Auch das AIM der EFG 11 hilft uns hier weiter. Es gibt folgende kritische Systeme an:

  • Systeme, die Produktionsprozesse auf der Feldebene steuern (z. B. Reaktorsteuerung, Abfüllanlage, Mischer)
  • Systeme, die übergeordnete Prozesse steuern (PLS, MES)
  • Systeme, die im näheren Produktionsumfeld (z. B. RLT-Anlagen, CIP-/SIP-Prozesse, Anlagen zur Produktion und Verteilung von WFI oder Aqua purificata)
  • Systeme im Bereich der IPC und Qualitätskontrolle (Multifunktionstester, HPLC-Systeme, CDS, LIMS, ELN)

Mit Hilfe dieser Hinweise haben wir schon etliches an Hilfestellung zur Identifizierung kritischer Systeme erhalten.

Weitere interessante Informationen findet der Inspektor/in im Aide Memoire INSPECTION OF DATA MANAGEMENT AND INTEGRITY (PIC/S PI 049-1). Das Dokument stellt praktisch eine Umsetzung des PI 041-1 in Frageform vor, ohne jedoch dessen Detaillierungsgrad zu erreichen. Leider ist dieses Dokument nicht öffentlich, so dass direkte Auszüge nicht zur Verfügung stehen. Folgende Hinweise können aber dennoch gemacht werden.

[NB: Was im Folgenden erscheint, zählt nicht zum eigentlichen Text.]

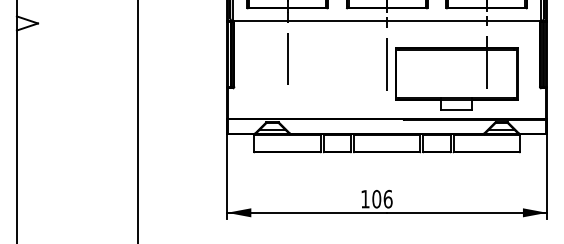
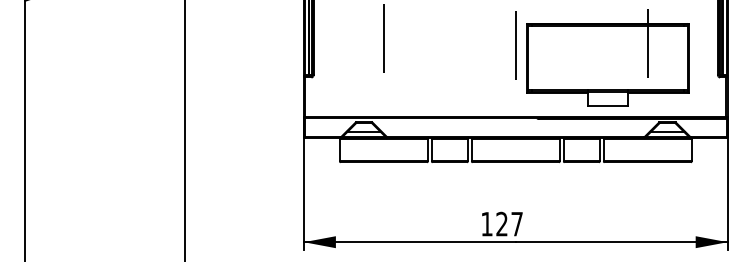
text: (382, 198) -> (509, 223), 106 -> 127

Das Dokument enthält einen Anhang, in dem man Hinweise zur Ermittlung des Risikos (Kritikalität) von Systemen findet. Über ein Flow Chart versucht man Systeme in vier Risikoklassen einzuteilen.

  • Klasse 4 sind nicht GMP-relevante Systeme
  • Klasse 3 sind Systeme mit geringer Priorität
  • Klasse 2 sind Systeme mit mittlerer Priorität. Sie haben indirekten Einfluss auf die Produktqualität und Patientensicherheit
  • Klasse 1 sind Systeme mit hoher Priorität. Sie haben direkten Einfluss auf die Produktqualität und Patientensicherheit

Hier liegt auch nach Auffassung des Autors ein Denkfehler. Indirekter Einfluss bedeutet nicht zwangsläufig auch ein geringeres Risiko. Sowohl direkter als auch indirekter Einfluss kann die Qualität oder Patientensicherheit beeinflussen. Entscheidend ist immer der "Intended Use". Dies ergibt sich auch aus dem zweiten Halbsatz des § 2 AMWHV bei den Begriffsbestimmungen (oder einen anderen Einfluss auf die Qualität oder Sicherheit der Produkte haben können).

Einen wichtigen Punkt kann man jedoch dem Flow Chart aus dem PIC/S PI 049-1 entnehmen, dass es keine GMP-Systeme gibt, die unkritisch sind.